Hari Patience-Davies shares three presentation hacks for easier eye contact.
Whether you’re talking in a meeting room or presenting on a stage, there’s one piece of advice that is given over and over again – make eye contact with your audience.
But sometimes that’s easier said that done. If a speaker is feeling nervous or experiencing public speaking anxiety the idea of looking the audience in the eye is pretty intimidating.
But there are some ways to hack it. Here are two techniques to fool the audience into thinking their getting eye contact when they’re not…
Eyebrows and glasses
So long as the person you are talking to is more than 6 feet (2 metres) away you don’t have to make eye contact with their actual eyes. Instead try focussing your attention on their eyebrows, or if they wear glasses, on the frames of the glasses.
To the audience member, it will feel like legitimate eye contact, but for the speaker, it’s not.
This only works if the person or people you are talking to are more than six feet from you – any closer and they may realise that you’re not quite meeting their gaze.
Focus on the people at the back
If you’re presenting in a room laid out theatre or dinner style (lots of tables) you get a lot more bang for your buck if you aim your gaze at the tables furthest from you.
This is similar to focussing on people’s glasses rather than their eyes, but when a table or group of people is more than 10 feet or 3 metres away you can focus instead on the table or generally on the group rather than meeting any individual’s eyes. As with the the glasses hack, the people in the audience will feel they are being looked at, while the speaker is able to instead talk to a table decoration or other inanimate object.
Both of these are about avoidance of eye contact, without loss of engagement. But there are some circumstances in which you simply can’t fake it. In which case:
Have friendly targets
Can you pre-populate the audience with a couple of ringers. Are there friendly colleagues you can ask to position themselves around the room to be the target for your eye contact? Or if don’t know any of your audience, can you identify the most important decision makers – after all it’s a lot easier to just make eye contact with 2 or 3 people than it is to try and connect with 15 or 20.
Try to avoid playing tennis with eye contact and moving from left, to right, to left. Instead, select the people you’ll look at and move your gaze between them randomly. Don’t shift every 20 or 30 seconds – move your eyes from one person to the next at the end of your sentence or the point you want to make.
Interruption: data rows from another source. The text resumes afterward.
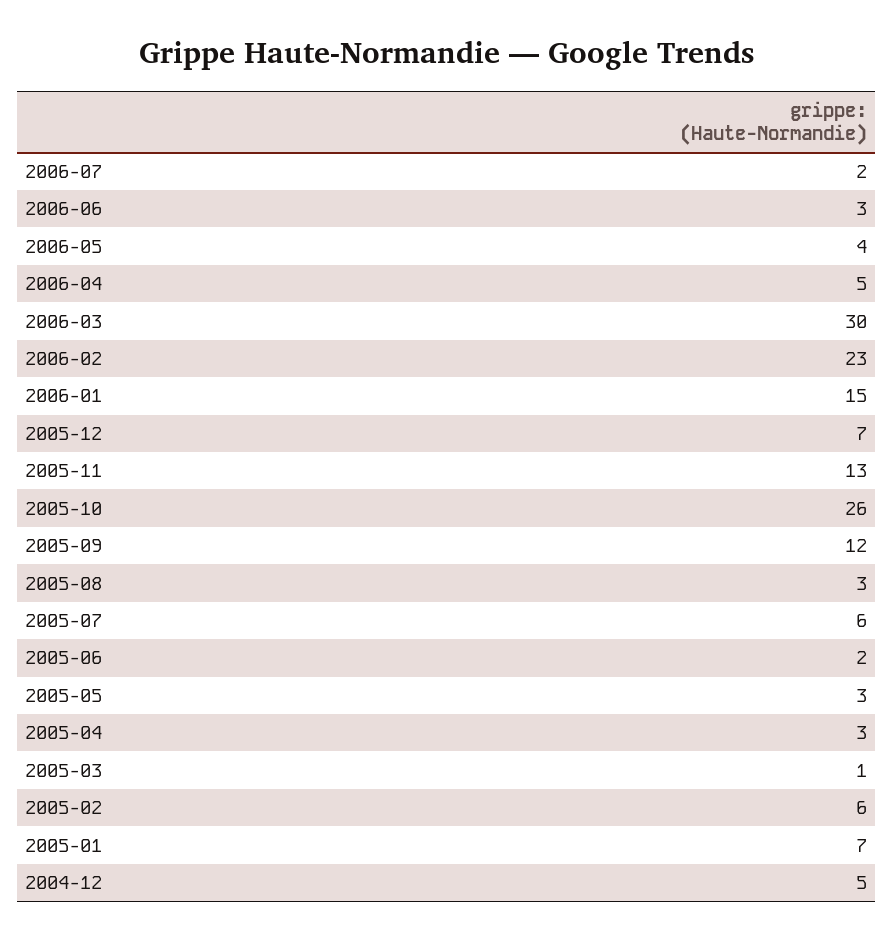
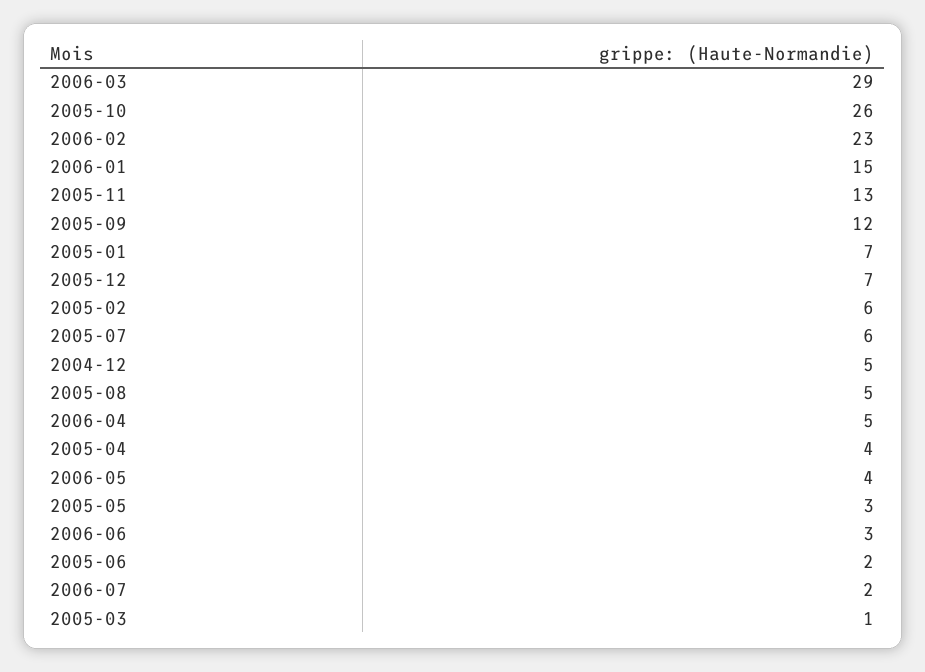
2006-03: 30 -> 29
2005-08: 3 -> 5
2005-04: 3 -> 4

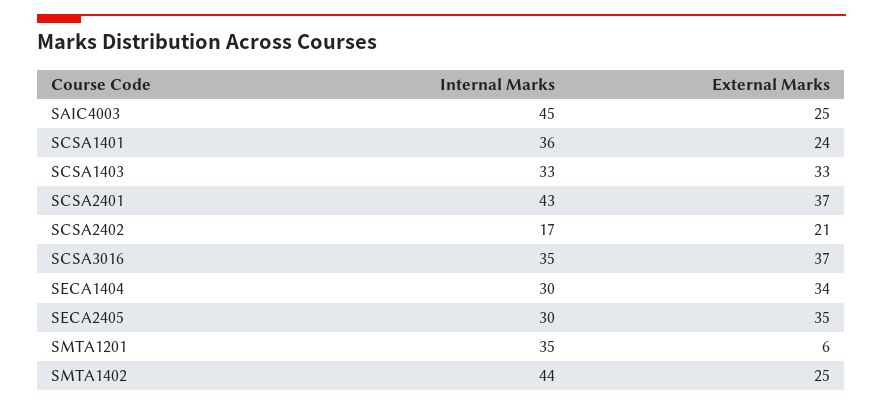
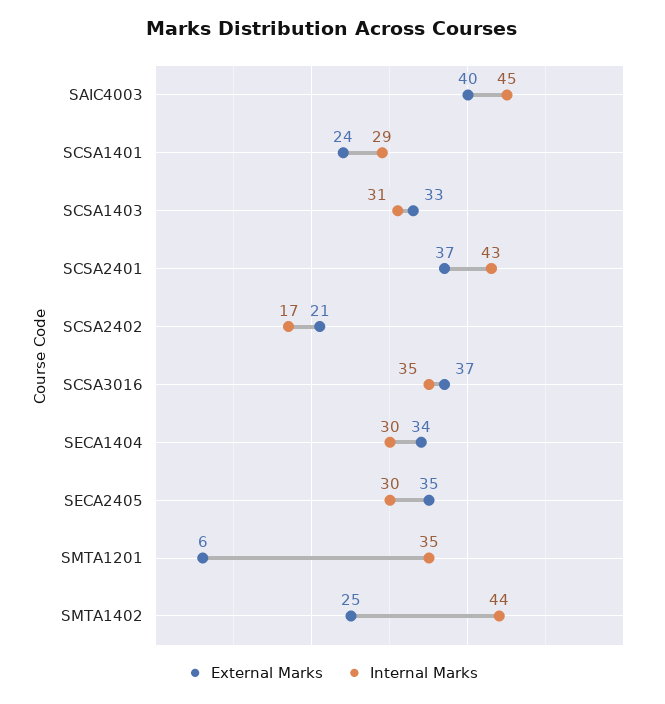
External Marks, SAIC4003: 25 -> 40
Internal Marks, SCSA1401: 36 -> 29
Internal Marks, SCSA1403: 33 -> 31

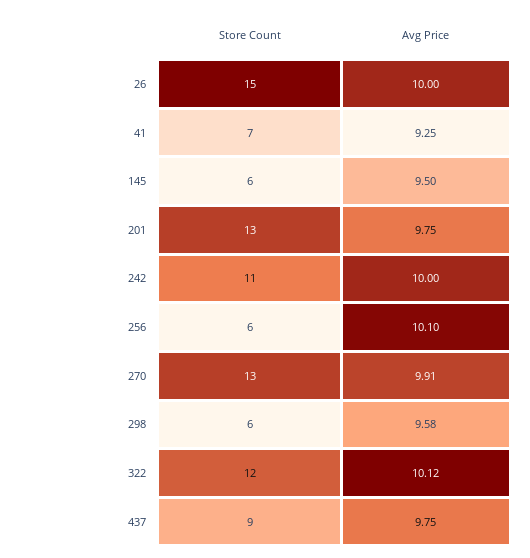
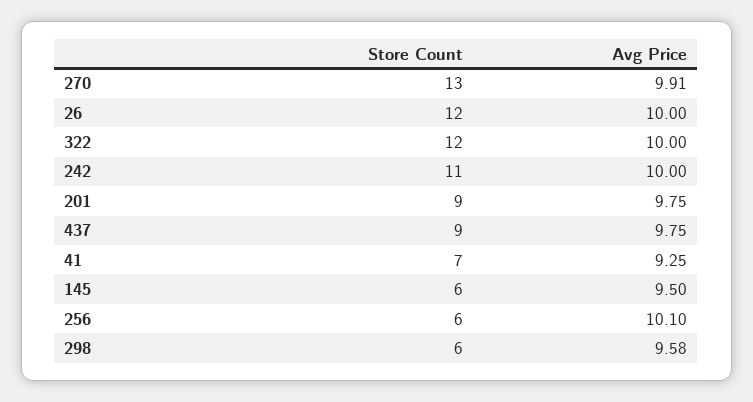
Store Count, 26: 15 -> 12
Store Count, 201: 13 -> 9
Avg Price, 322: 10.12 -> 10

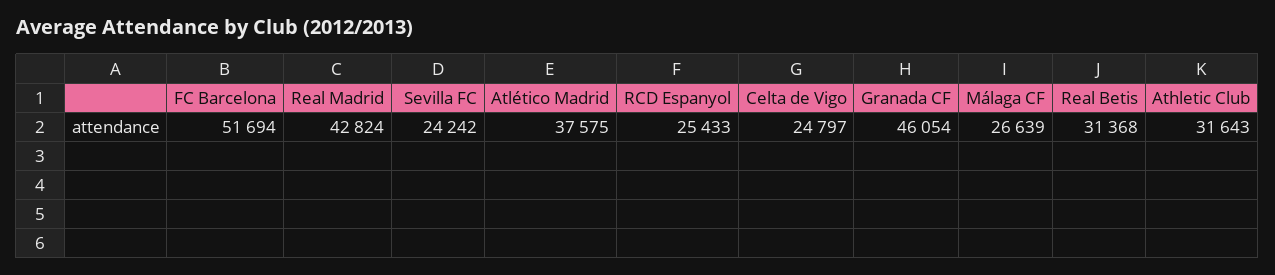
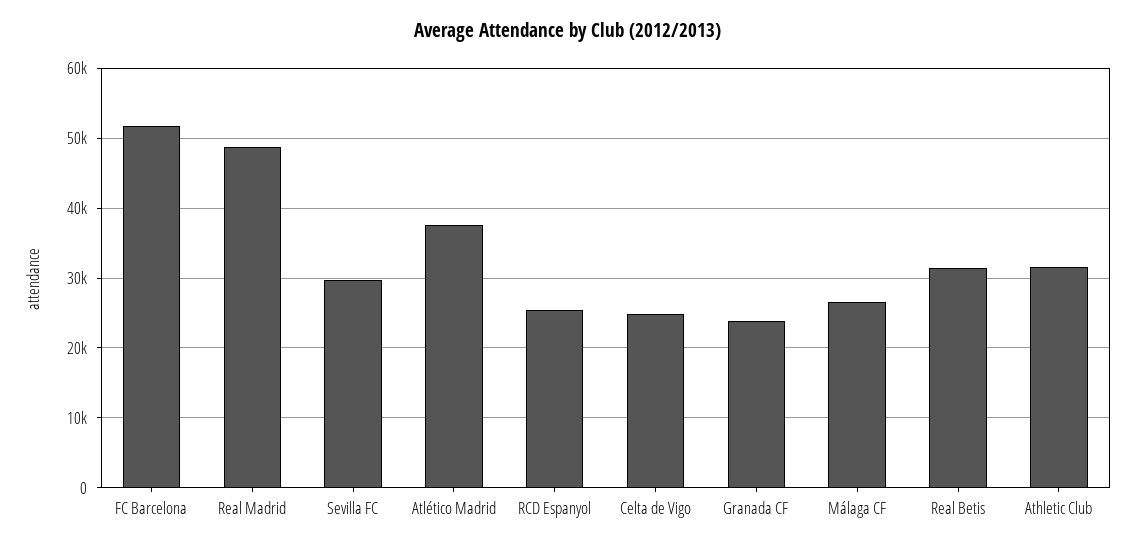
Real Madrid: 42824 -> 49000
Sevilla FC: 24242 -> 30000
Granada CF: 46054 -> 24000

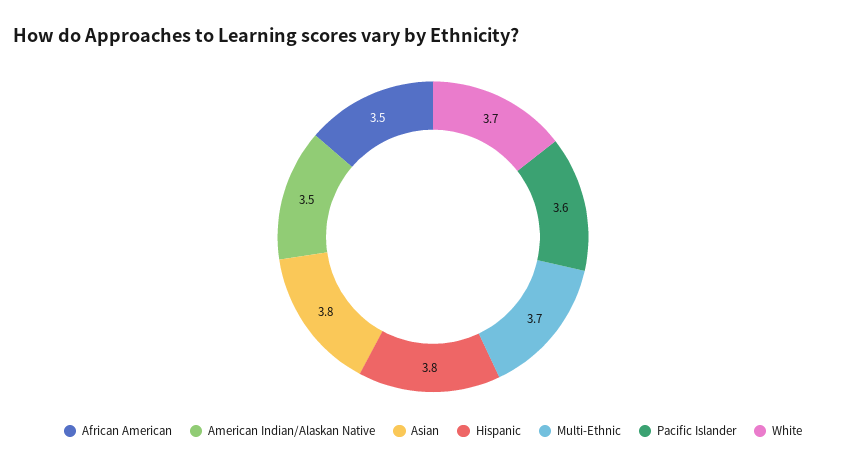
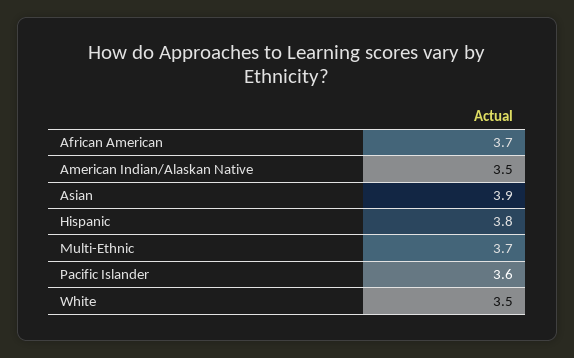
African American: 3.5 -> 3.7
Asian: 3.8 -> 3.9
White: 3.7 -> 3.5

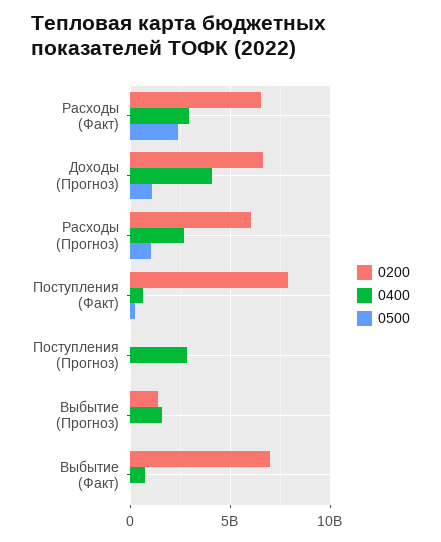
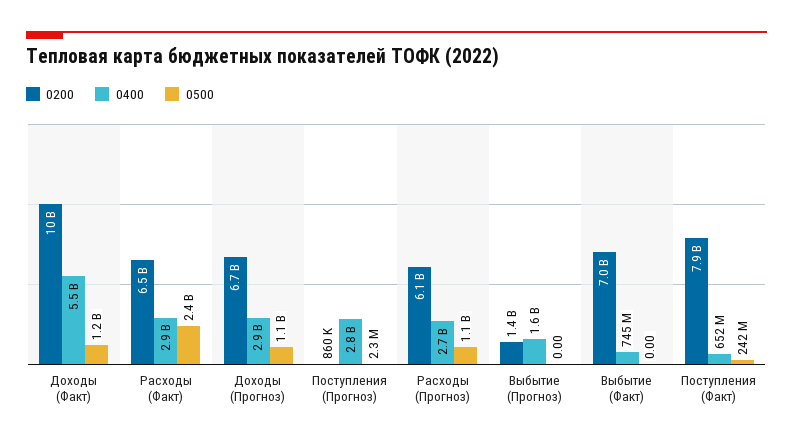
0400, Доходы (Прогноз): 4000000000 -> 2900000000
0200, Доходы (Факт): none -> 10000000000
0400, Доходы (Факт): none -> 5500000000
0500, Доходы (Факт): none -> 1200000000

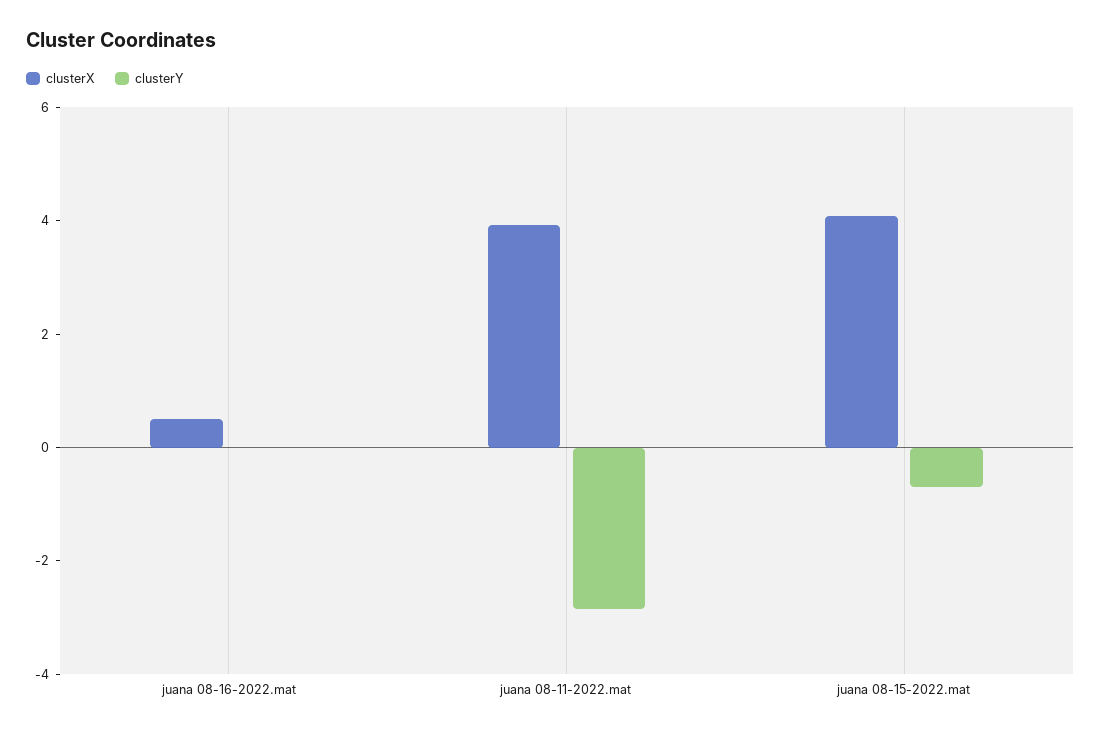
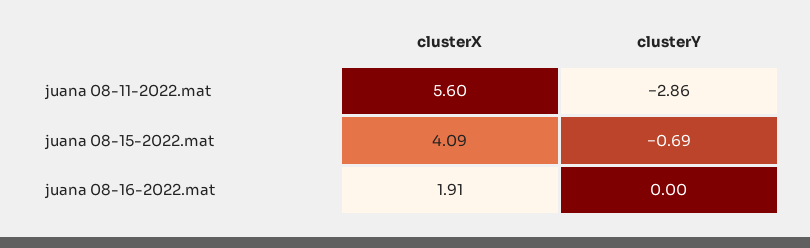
clusterX, juana 08-16-2022.mat: 0.5 -> 1.91
clusterX, juana 08-11-2022.mat: 4 -> 5.6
Most of the time we will have allies in our audiences – so even if you can’t plant a few ringers, look for your allies. A friendly face is much easier to focus on.
If all else fails DO NOT imagine the audience naked. I have no idea why that piece of advice has become so popular – I can’t imagine anything worse than picturing people’s naked bodies when I’m trying to deliver a speech. Don’t do it.
Instead look for something familiar. Is there any audience member wearing a suit like your husband or with hair the same colour as your girlfriend or sister? Can you imagine that person as a friendly face and present to them, rather than the actual person who is in front of you?
It can take some work, but if you imagine you’re speaking to a friendly audience, you may find you relax more – which should also make you a better presenter, as a bonus.